Faccio la finta offesa, incrocio le braccia. «Come se ti fosse dispiaciuto! Attento, che se ci ripensi ti porto la bombola d'ossigeno.»
Finiamo di mangiare così: tra risate, battute, e prese in giro.
Mentirei se dicessi che non sono al settimo cielo. Questo ragazzo mi sta incasinando la vita — e non poco — ma forse è proprio il suo casino quello che mi serviva.
Anche se nella mia testa continua a ronzare quella vocina. Quella che mi ricorda il discorso fatto in macchina, tempo fa. Niente di serio, ci eravamo detti.
Mi alzo e porto il piatto nel lavandino. Resto lì a sistemare qualcosa sul mobile, per occupare le mani. Federico mi raggiunge, fa lo stesso, poi mi tira piano per la vita verso di sé e mi stringe. Comincia a lasciarmi piccoli baci sulla tempia, leggeri, ripetuti.
Mi volto verso di lui. Ci baciamo di nuovo, riprendendo da dove avevamo lasciato.
Le sue mani mi cercano, le mie si perdono tra i suoi capelli, sulle sue guance. Quando ci stacchiamo per respirare, restiamo lì a guardarci: viso arrossato, fiato corto, occhi lucidi.
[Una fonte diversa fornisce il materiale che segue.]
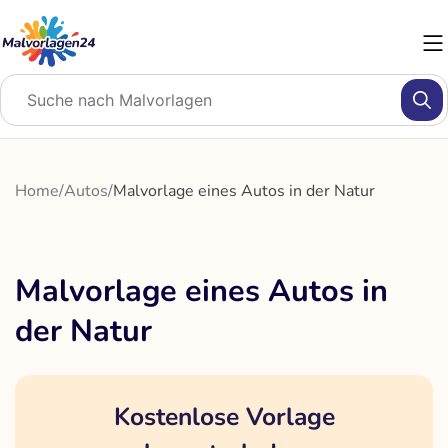
Zum
Inhalt
springen
Home
/
Autos
/
Malvorlage eines Autos in der Natur
Malvorlage eines Autos in
der Natur
Kostenlose Vorlage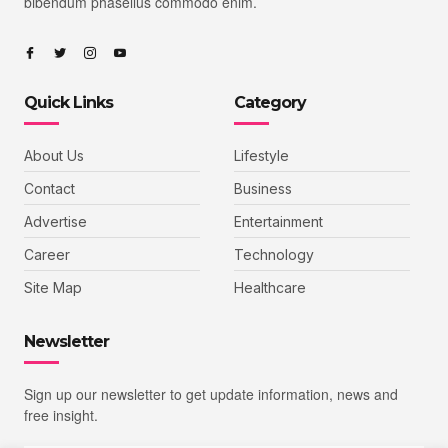
bibendum phasellus commodo enim.
Quick Links
Category
About Us
Lifestyle
Contact
Business
Advertise
Entertainment
Career
Technology
Site Map
Healthcare
Newsletter
Sign up our newsletter to get update information, news and
free insight.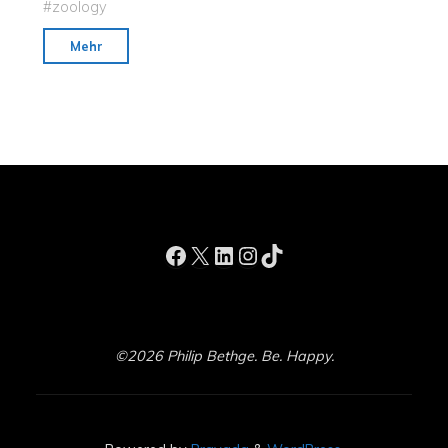
#
zoology
"Papua
Mehr
New
Guinea’s
Royal
Trophy:
Are
Collectors
Key
to
Facebook
X
LinkedIn
Instagram
TikTok
Saving
Giant
Butterfly?"
©2026 Philip Bethge. Be. Happy.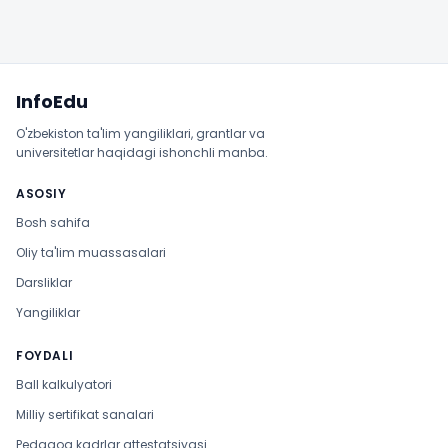
Sayt xaritasi
InfoEdu
O'zbekiston ta'lim yangiliklari, grantlar va
universitetlar haqidagi ishonchli manba.
ASOSIY
Bosh sahifa
Oliy ta'lim muassasalari
Darsliklar
Yangiliklar
FOYDALI
Ball kalkulyatori
Milliy sertifikat sanalari
Pedagog kadrlar attestatsiyasi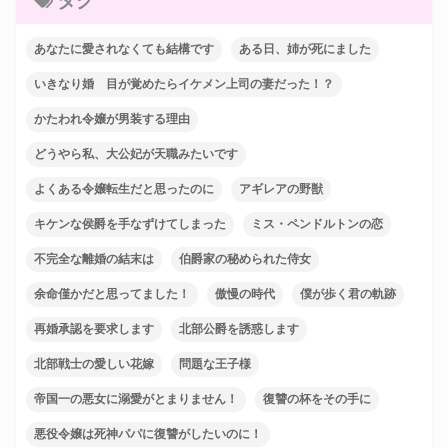
タグ
あなたに愛されなくても結構です
ある日、姉が死にました
いきなり婚 目が覚めたらイケメン上司の妻だった！？
かたわれ令嬢が男装する理由
どうやら私、大公妃が天職みたいです
よくある令嬢転生だと思ったのに
アギレアの野獣
キケンな侯爵を手なずけてしまった
ミス・ペンドルトンの恋
不完全な離婚の結末は
伯爵家の秘められた侍女
余命僅かだと思ってました！
傲慢の時代
僕が歩く君の軌跡
再婚承認を要求します
北部公爵を誘惑します
北部戦士の愛しい花嫁
問題な王子様
帝国一の悪女に溺愛がとまりません！
復讐の杯をその手に
悪役令嬢は死神パパに復讐がしたいのに！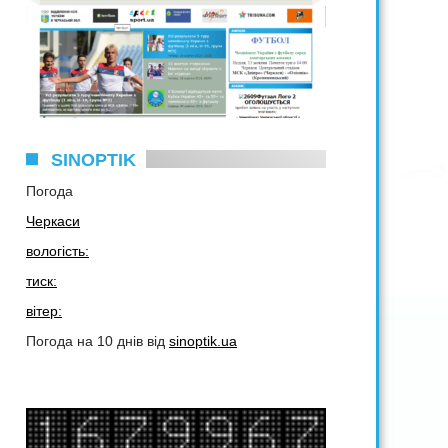
SINOPTIK
Погода
Черкаси
вологість:
тиск:
вітер:
Погода на 10 днів від
sinoptik.ua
Lui scuote la testa, sorridendo.
«Usciamo,» dice. «Che se restiamo in casa oggi, facciamo danni.»
Ci prepariamo. Indosso una felpa nera e un jeans, spruzzo il mio profumo preferito e usciamo.
Decidiamo di andare verso il mare. In macchina cantiamo come al solito, con quella leggerezza che ci prende quando siamo insieme. Arrivati, stendiamo il telo sulla sabbia e ci sediamo vicini.
Lo guardo mentre inspira a fondo, distende le spalle come se lasciasse andare un peso. Poi si sdraia, battendo la mano sul petto per farmi segno di stendermi con lui.